Georgie strolled forward, on to the meadow with Tom. Annie and Grace brought Beauty, Don had gone before them. ‘They fan themselves like you to keep cool you know, Grace,’ Georgie said. ‘With their wings, in the hive.’

‘Clever, aren’t they, Georgie?’ marvelled Tom.

‘Do the others miss them when they sting and you know …’ Annie faltered.

Georgie dropped back to walk beside her. ‘’Spect so, but it’s life really. It’s happened, it had to happen.’ He paused. Grace had walked on to be with Tom. Beauty was swishing her tail to be rid of the flies. ‘A bit like your ma really. Perhaps she felt there was nothing else to do and the rest just have to go on. Just like the bees.’ He coloured now, and took her hand in his as they walked, squeezed and was gone.
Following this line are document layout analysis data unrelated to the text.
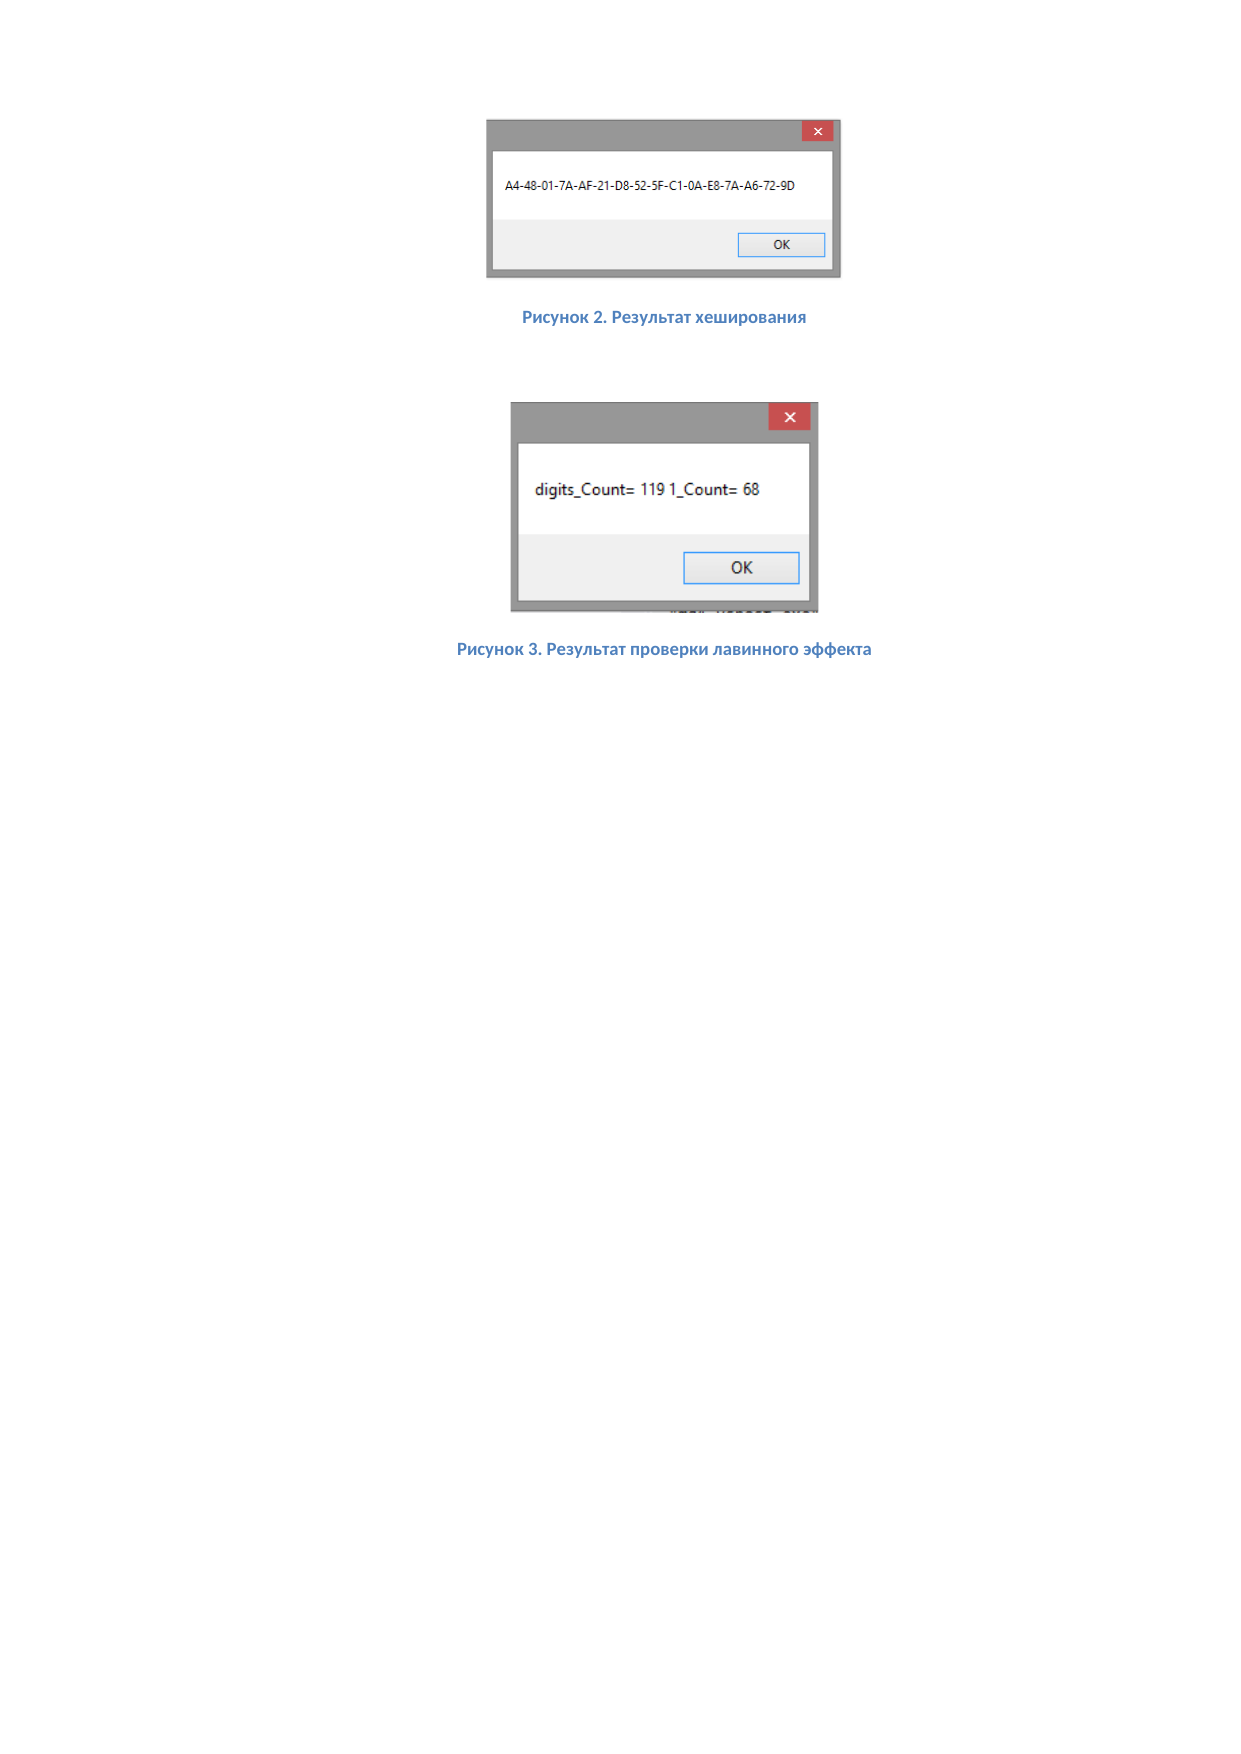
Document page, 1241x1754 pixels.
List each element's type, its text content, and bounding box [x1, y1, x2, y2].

text Рисунок . Результат хеширования [177, 306, 1152, 328]
text Рисунок . Результат проверки лавинного эффекта [177, 637, 1152, 660]
picture [510, 402, 819, 613]
picture [486, 118, 843, 281]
She watched him catch up with Tom who was chasing Grace with a spider.

No one had spoken of her mother since that night and she was glad now that someone had. Her face was relaxing again and she allowed herself to notice the birds above her and the corn which waved in the slight breeze that had now appeared. Bees could die and still the sun came out. She wouldn’t think about people yet but she could still feel the heat of Georgie’s hand around hers.

The hives lay across the other side of the beck in Mr
Thompson’s land. He owned the meadow too, the one in which they sat and which ran up to the beck. He had said Georgie could bring them all today.

‘We come all the time anyway,’ boasted Don. But Annie thought it was nice not to have to post a look-out for once.

She was sitting on the bank of the beck with her feet flopping in the water. Tom was in his swimsuit, the one that Betsy had knitted before her hands had slowed her up too much. He had brought a jam jar tied round the neck with string; it had made red marks on his hands where he had wound it round so that he could hang on tight as the water tried to tear the jar from him. The beck was not more than a foot deep here in this hot dry end of the summer but already his costume was sagging with the wet and he looked like a sack of potatoes.

‘Caught any yet?’ she called.

He shook his head but did not look up. His legs were so pale they could do with a good dose of sun and she wished she was in there too but down at the deep pool which lay beyond the willow that hung in the water just by Tom. Instead she pulled her dress up over her knees and lay back on the grass next to Grace. It was rich and warm and green. She turned over, pulling herself further on to the grass with her elbows, then lay on her face, breathing in the freshness.

Grace spoke lazily at her side. ‘Me mam says that’s what they get the consumptives to do. Pure oxygen, me mam says. The grass eats our breathings out and spews back good pure stuff. Gives you rosy cheeks, me mam says.’

‘Someone should bottle it then,’ said Annie, too lethargic to speak clearly. ‘Give it to the miners with the black spit.’

‘Me mam says they can do that, in the hospitals.’

Annie raised herself on her elbows so that she could peer out through the high grass across the meadow. There was a sheen of yellow from the buttercups; black-eyed daisies sat in wide clumps. She could hear the thud of Don and Georgie’s boots as they kicked the balls and their shouts as they gave directions. The plop of Tom’s jar sounded behind her as he scooped it out and back in again when he had checked on a catch.

‘Your mam talks to you a lot,’ she remarked to Grace as she turned on her back, flinging her arm over to shield her eyes. She saw red spots dart themselves across the inside of her lids and hoped Grace hadn’t heard the note of irritation in her voice.

‘She wants me to get on, see,’ Grace said, stirring at Annie’s side. Annie knew that Grace was too hot but could not imagine ever feeling that way herself. The heat oozed into her and she loved it.

‘What will you do then, Gracie, when you’re grown?’

‘Me mam wants me to go into the library I reckon. It’s clean and quiet with a nice sort of people.’

Annie laughed out loud. ‘It’s quiet right enough, Gracie. Remember being chucked out for giggling when Don got the hiccups.’ They both lay back grinning. ‘But what do you want, Grace?’